Exercise directions: Put each line from the start of the records up to and including the line that contains "text_box Validée à" into a Markdown table with two columns: Row for a running number and Line for the line. Leave out blank lines.

Data listing:
□ □ □ □

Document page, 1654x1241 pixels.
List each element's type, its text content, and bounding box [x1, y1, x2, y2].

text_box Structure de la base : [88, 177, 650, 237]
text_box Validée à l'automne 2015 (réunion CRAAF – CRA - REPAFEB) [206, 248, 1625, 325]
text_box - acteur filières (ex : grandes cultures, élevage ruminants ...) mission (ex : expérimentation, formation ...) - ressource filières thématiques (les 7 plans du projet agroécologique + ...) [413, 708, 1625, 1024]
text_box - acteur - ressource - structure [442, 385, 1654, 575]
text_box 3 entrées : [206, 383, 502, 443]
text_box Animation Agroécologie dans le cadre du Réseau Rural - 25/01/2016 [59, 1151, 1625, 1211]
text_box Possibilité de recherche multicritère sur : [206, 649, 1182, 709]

□ □ □ □

Written reply:
| Row | Line |
|---|---|
| 1 | Document page, 1654x1241 pixels. |
| 2 | List each element's type, its text content, and bounding box [x1, y1, x2, y2]. |
| 3 | text_box Structure de la base : [88, 177, 650, 237] |
| 4 | text_box Validée à l'automne 2015 (réunion CRAAF – CRA - REPAFEB) [206, 248, 1625, 325] |